Another example is FitchRatings, a company whose task it is to guide ordinary individual investors as they buy bonds. Rather than rate companies based on their ability to repay — a bond is simply a small loan made by the individual to the company — FitchRatings now rates companies on their ESG scores. Investors have little guidance when they buy bonds. Ordinary working-class people are vulnerable: they might buy bonds which will never be repaid, and they’ll buy them because FitchRatings chose to conceal the relevant financial information from the public.
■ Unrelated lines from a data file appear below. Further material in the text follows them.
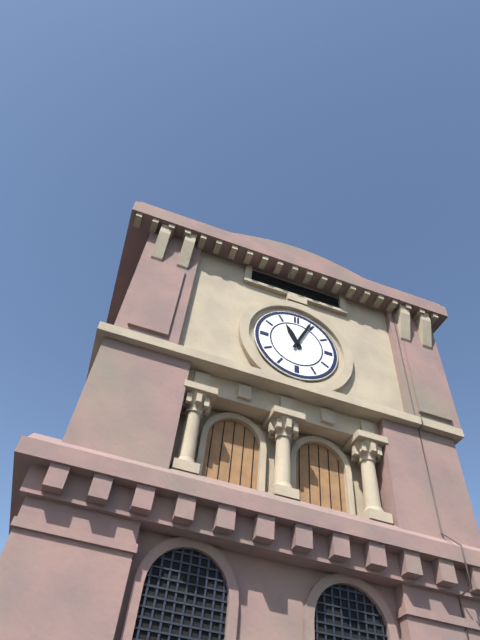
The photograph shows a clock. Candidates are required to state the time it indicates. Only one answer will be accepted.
11:04
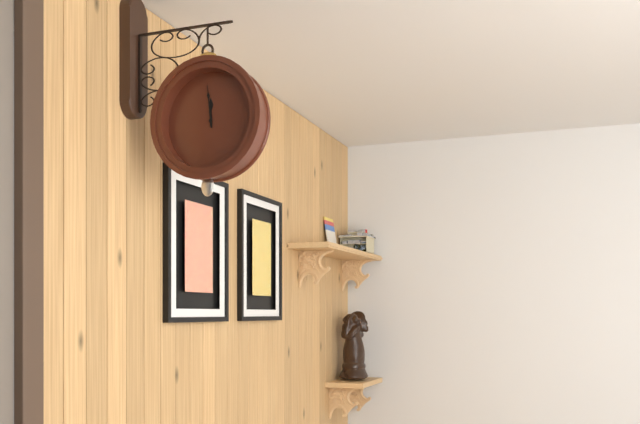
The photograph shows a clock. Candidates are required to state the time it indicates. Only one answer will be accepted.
11:59
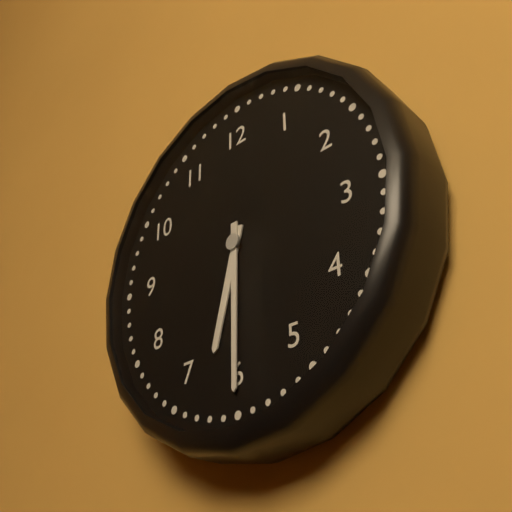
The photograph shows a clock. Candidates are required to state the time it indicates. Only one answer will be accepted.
6:30
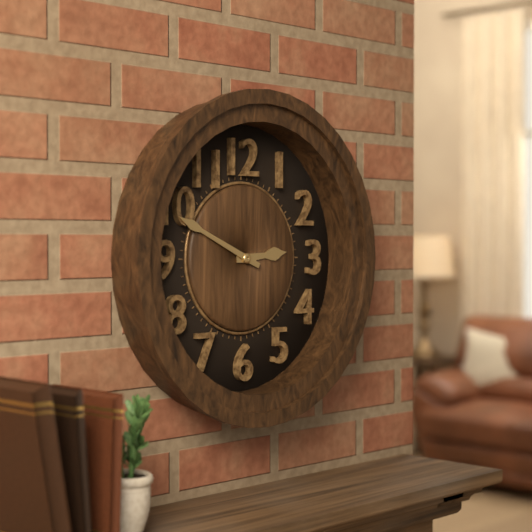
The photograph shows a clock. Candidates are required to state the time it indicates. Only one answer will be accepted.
2:49
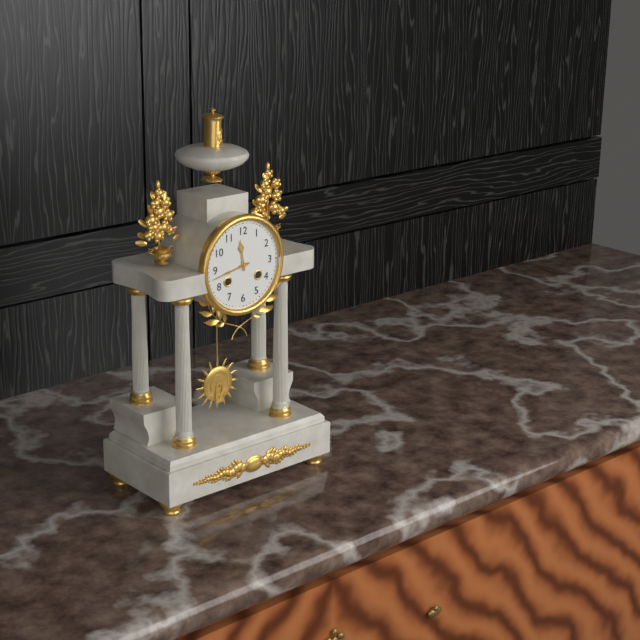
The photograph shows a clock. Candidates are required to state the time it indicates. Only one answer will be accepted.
11:43
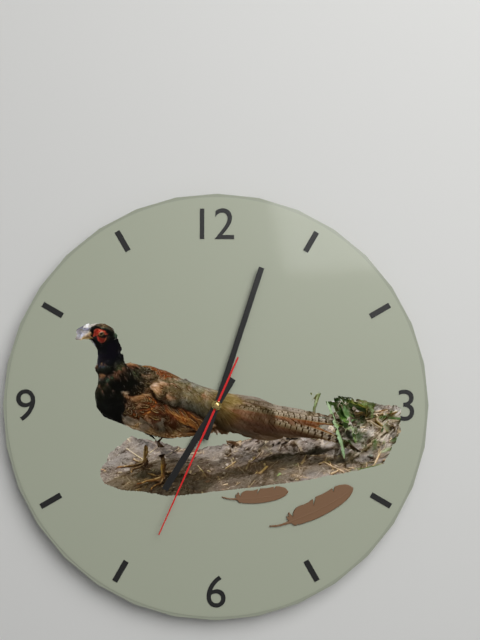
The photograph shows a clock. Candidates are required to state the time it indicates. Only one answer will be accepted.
7:03:34
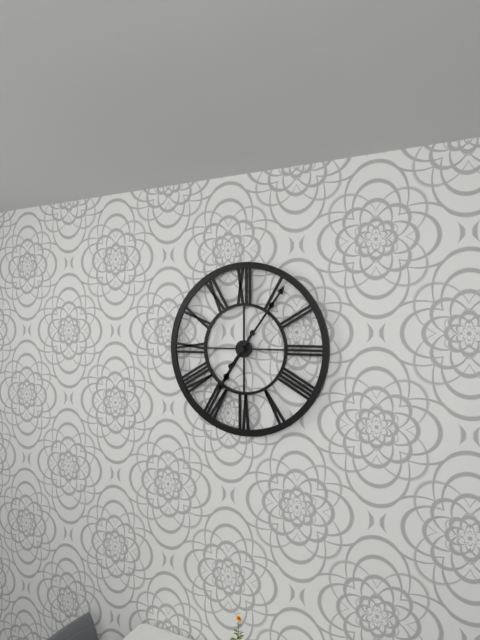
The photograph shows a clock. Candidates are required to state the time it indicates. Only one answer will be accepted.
7:06
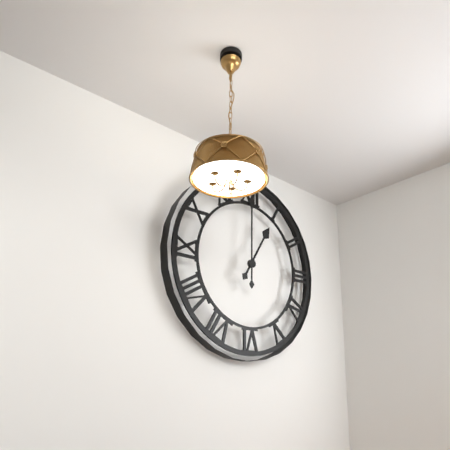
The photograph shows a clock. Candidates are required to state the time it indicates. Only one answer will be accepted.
1:00
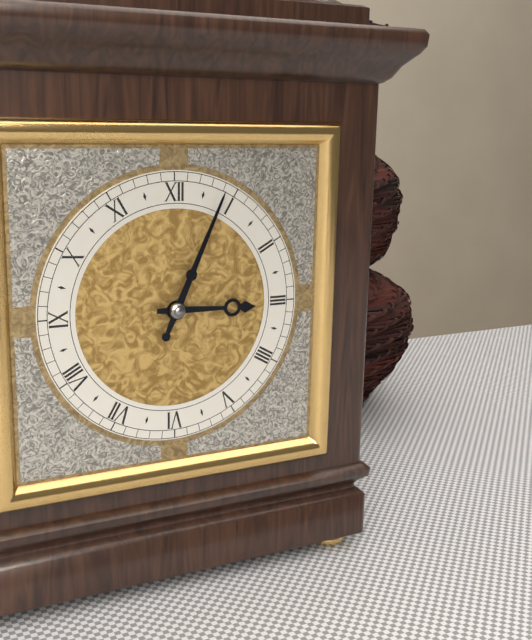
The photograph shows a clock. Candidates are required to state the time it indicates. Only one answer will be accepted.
3:04
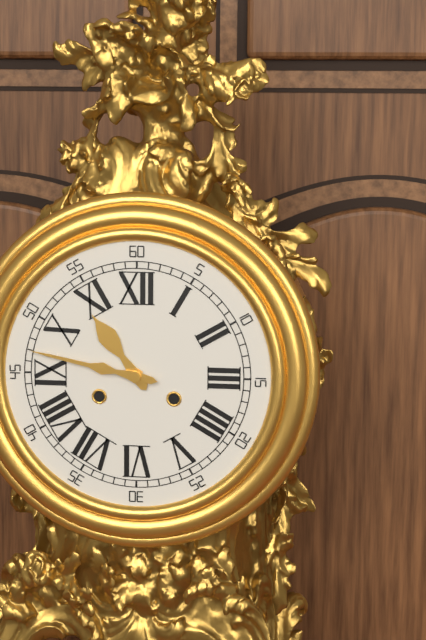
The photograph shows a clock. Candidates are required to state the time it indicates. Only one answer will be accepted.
10:47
FitchRatings, infected by the influence of the WEF, would rather see people’s savings evaporate than see the political and social agendas of the WEF be ignored.

Thus is made manifest the net impact of Klaus Schwab, the World Economic Forum, and “stakeholder capitalism” — no concern for the economic well-being of lower- and middle-class workers, and therefore no concern for true social justice; feigned concern for the climate, cloaked in arbitrary demands; a political agenda camouflaged as concerns about “governance.”

What is true of the WEF — at least in terms of its economic views — can be said of other similar organizations: the IMF, the WTO, the CFR, the Bilderberg Meetings, etc.

What is true of Klaus Schwab — at least in terms of his economic views — can be said of Larry Randall Wray and Stephanie Kelton.

Klaus Schwab and the WEF — the “Great Reset” and “stakeholder capitalism” — are merely two of the clearest examples of a worldwide network of elite individuals and elite organizations who are seeking to consolidate power and control for themselves.

Klaus Schwab, the WEF, and “stakeholder capitalism” have one clear objective: control — control consolidated in the hands of a small group of elite multibillionaires in the WEF.